Outcome measure — real audit run example

Saturday weekly audit of my KB → 7 findings in 1 run:

  1. Personal-RAG hardware specs (M2 vs M1 stale memory) ✓ confirmed real
  2. Inko port (8081 vs 9090 in different sources) ✓
  3. workspace count (6 vs 4 across memory files) ✓
  4. Python version for health-coach deployment (3.11 vs 3.10) ✓ confirmed 5-7. …

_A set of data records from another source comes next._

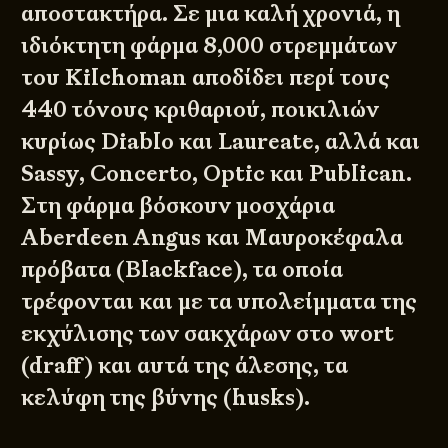
αποστακτήρα. Σε μια καλή χρονιά, η
ιδιόκτητη φάρμα 8,000 στρεμμάτων
του Kilchoman αποδίδει περί τους
440 τόνους κριθαριού, ποικιλιών
κυρίως Diablo και Laureate, αλλά και
Sassy, Concerto, Optic και Publican.
Στη φάρμα βόσκουν μοσχάρια
Aberdeen Angus και Μαυροκέφαλα
πρόβατα (Blackface), τα οποία
τρέφονται και με τα υπολείμματα της
εκχύλισης των σακχάρων στο wort
(draff) και αυτά της άλεσης, τα
κελύφη της βύνης (husks).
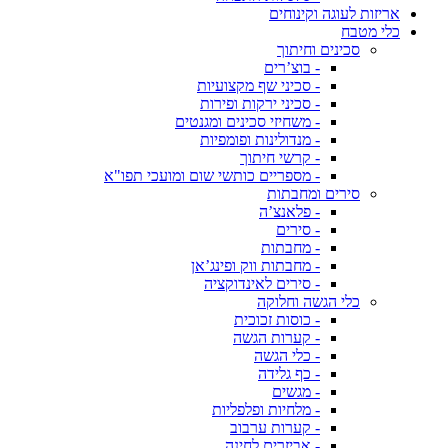
אריזות לעוגה וקינוחים
כלי מטבח
סכינים וחיתוך
- בוצ’רים
- סכיני שף מקצועיות
- סכיני ירקות ופירות
- משחיזי סכינים ומגנטים
- מנדולינות ופומפיות
- קרשי חיתוך
- מספריים כותשי שום ומועכי תפו"א
סירים ומחבתות
- פלאנצ’ה
- סירים
- מחבתות
- מחבתות ווק ופינג’אן
- סירים לאינדוקציה
כלי הגשה וחלוקה
- כוסות זכוכית
- קערות הגשה
- כלי הגשה
- כף גלידה
- מגשים
- מלחיות ופלפליות
- קערות ערבוב
- אביזרים לחינה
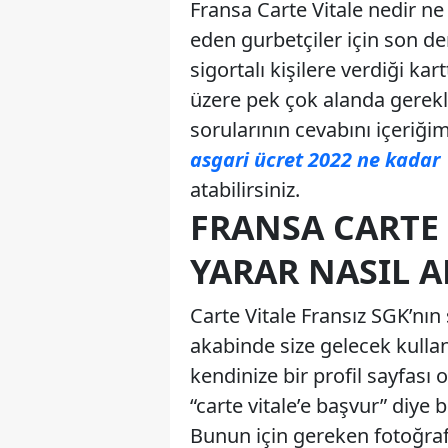
Fransa Carte Vitale nedir ne 
eden gurbetçiler için son de
sigortalı kişilere verdiği k
üzere pek çok alanda gereklid
sorularının cevabını içeriğ
asgari ücret 2022 ne kadar
atabilirsiniz.
FRANSA CARTE 
YARAR NASIL A
Carte Vitale Fransız SGK’nın 
akabinde size gelecek kullan
kendinize bir profil sayfas
“carte vitale’e başvur” diy
Bunun için gereken fotoğra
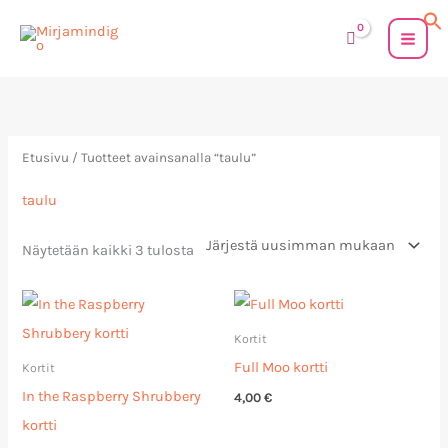
Siirry
sisältöön
Sorted
by
latest
Etusivu
/ Tuotteet avainsanalla “taulu”
taulu
Näytetään kaikki 3 tulosta
Kortit
Full Moo kortti
Kortit
In the Raspberry Shrubbery
4,00
€
kortti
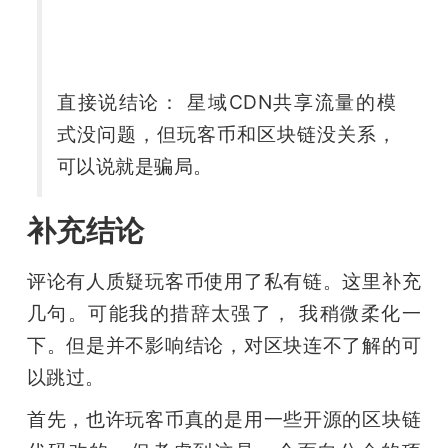
题
爱
直接说结论： 星域CDN共享流量的模
式没问题，但玩客币和区块链没关系，
搞
可以说就是骗局。
机
补充结论
评论有人质疑玩客币使用了私有链。这里补充
几句。可能我的措辞太强了， 我稍微柔化一
下。但是并不影响结论，对区块连不了解的可
以跳过。
首先，也许玩客币真的是用一些开源的区块链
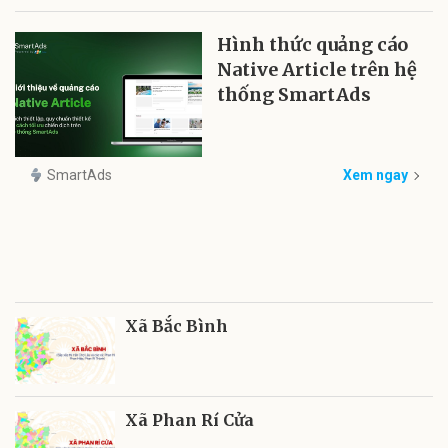
Hình thức quảng cáo
Native Article trên hệ
thống SmartAds
SmartAds
Xem ngay
Xã Bắc Bình
Xã Phan Rí Cửa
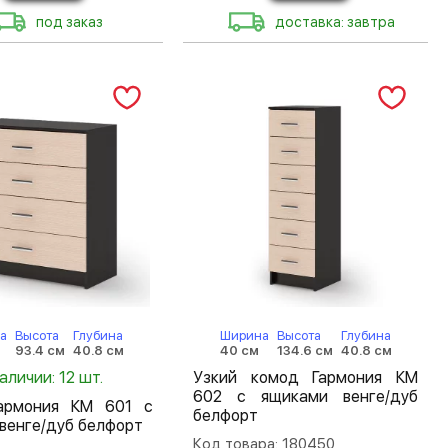
под заказ
доставка: завтра
а
Высота
Глубина
Ширина
Высота
Глубина
93.4 см
40.8 см
40 см
134.6 см
40.8 см
наличии: 12 шт.
Узкий комод Гармония КМ
602 с ящиками венге/дуб
армония КМ 601 с
белфорт
венге/дуб белфорт
Код товара: 180450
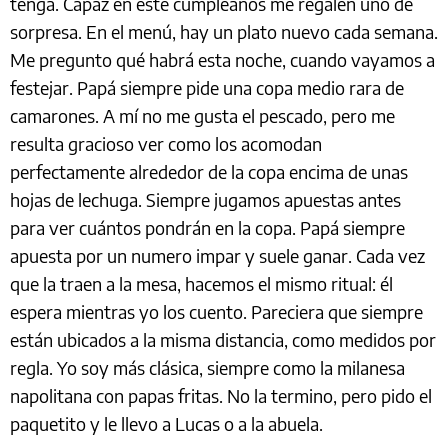
tenga. Capaz en este cumpleaños me regalen uno de
sorpresa. En el menú, hay un plato nuevo cada semana.
Me pregunto qué habrá esta noche, cuando vayamos a
festejar. Papá siempre pide una copa medio rara de
camarones. A mí no me gusta el pescado, pero me
resulta gracioso ver como los acomodan
perfectamente alrededor de la copa encima de unas
hojas de lechuga. Siempre jugamos apuestas antes
para ver cuántos pondrán en la copa. Papá siempre
apuesta por un numero impar y suele ganar. Cada vez
que la traen a la mesa, hacemos el mismo ritual: él
espera mientras yo los cuento. Pareciera que siempre
están ubicados a la misma distancia, como medidos por
regla. Yo soy más clásica, siempre como la milanesa
napolitana con papas fritas. No la termino, pero pido el
paquetito y le llevo a Lucas o a la abuela.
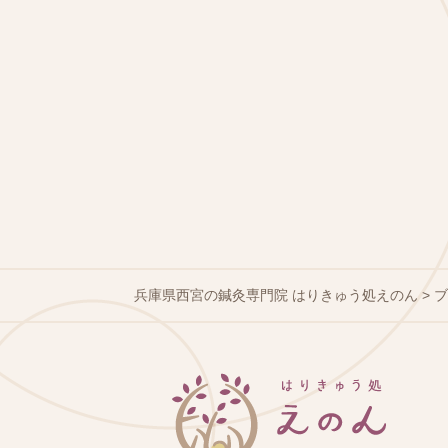
兵庫県西宮の鍼灸専門院 はりきゅう処えのん
>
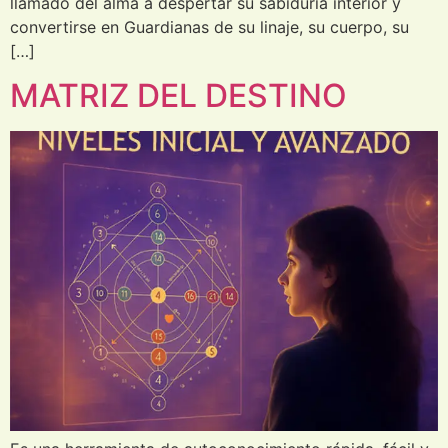
llamado del alma a despertar su sabiduría interior y
convertirse en Guardianas de su linaje, su cuerpo, su
[…]
MATRIZ DEL DESTINO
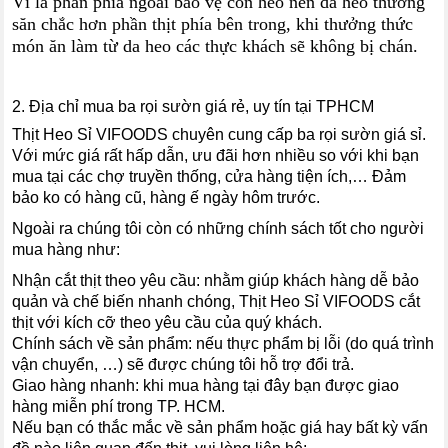
Vì là phần phía ngoài bảo vệ con heo nên da heo thường
săn chắc hơn phần thịt phía bên trong, khi thưởng thức
món ăn làm từ da heo các thực khách sẽ không bị chán.
2. Địa chỉ mua ba rọi sườn giá rẻ, uy tín tại TPHCM
Thịt Heo Sỉ VIFOODS chuyên cung cấp ba rọi sườn giá sỉ.
Với mức giá rất hấp dẫn, ưu đãi hơn nhiều so với khi bạn
mua tại các chợ truyền thống, cửa hàng tiện ích,… Đảm
bảo ko có hàng cũ, hàng ế ngày hôm trước.
Ngoài ra chúng tôi còn có những chính sách tốt cho người
mua hàng như:
Nhận cắt thịt theo yêu cầu: nhằm giúp khách hàng dễ bảo
quản và chế biến nhanh chóng, Thịt Heo Sỉ VIFOODS cắt
thịt với kích cỡ theo yêu cầu của quý khách.
Chính sách về sản phẩm: nếu thực phẩm bị lỗi (do quá trình
vận chuyển, …) sẽ được chúng tôi hỗ trợ đổi trả.
Giao hàng nhanh: khi mua hàng tại đây bạn được giao
hàng miễn phí trong TP. HCM.
Nếu bạn có thắc mắc về sản phẩm hoặc giá hay bất kỳ vấn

Memory drift = a real problem, and the audit catches it.

PM takeaways

  1. A RAG-KB isn’t automatically “correct” — it retrieves, but cross-source contradictions still exist
  2. An audit layer on top of RAG = essential for any long-lived KB
  3. Eval-driven model picks matter — don’t assume “premium model = best”
  4. Build-vs-Buy tipping point at SMB scale (~$90/mo build) vs SaaS audit tool ($500-2,000/mo) = 5-20× cost gap, build pays back in 1-2 months

Enterprise application — RAG-KB ops

The pattern is transferable for enterprise RAG:

  • Compliance KB (banking): audit contradictions across policy doc versions
  • Customer support KB: detect agent answer drift over time
  • Engineering docs: catch stale runbook vs current infra
  • Legal contract corpus: cross-clause contradiction detection

Cost scales linearly with KB size. Daily 100-file audit: ~$5/day = $150/mo. Cheap insurance for KB integrity at team scale.

Closing takeaways

3 takeaways any PM managing an LLM feature can use:

  1. Cross-source audit = a supplementary layer for RAG, not a replacement. RAG retrieves, audit verifies integrity.
  2. Eval-driven model picks > intuition. The “cheap default” can be wrong (Haiku 13% on my audit task).
  3. The build/buy framework needs 4 dimensions: data residency, source format heterogeneity, cost-quality frontier, customization velocity.

The pattern applies to any corpus that accumulates over time — not just a personal knowledge base.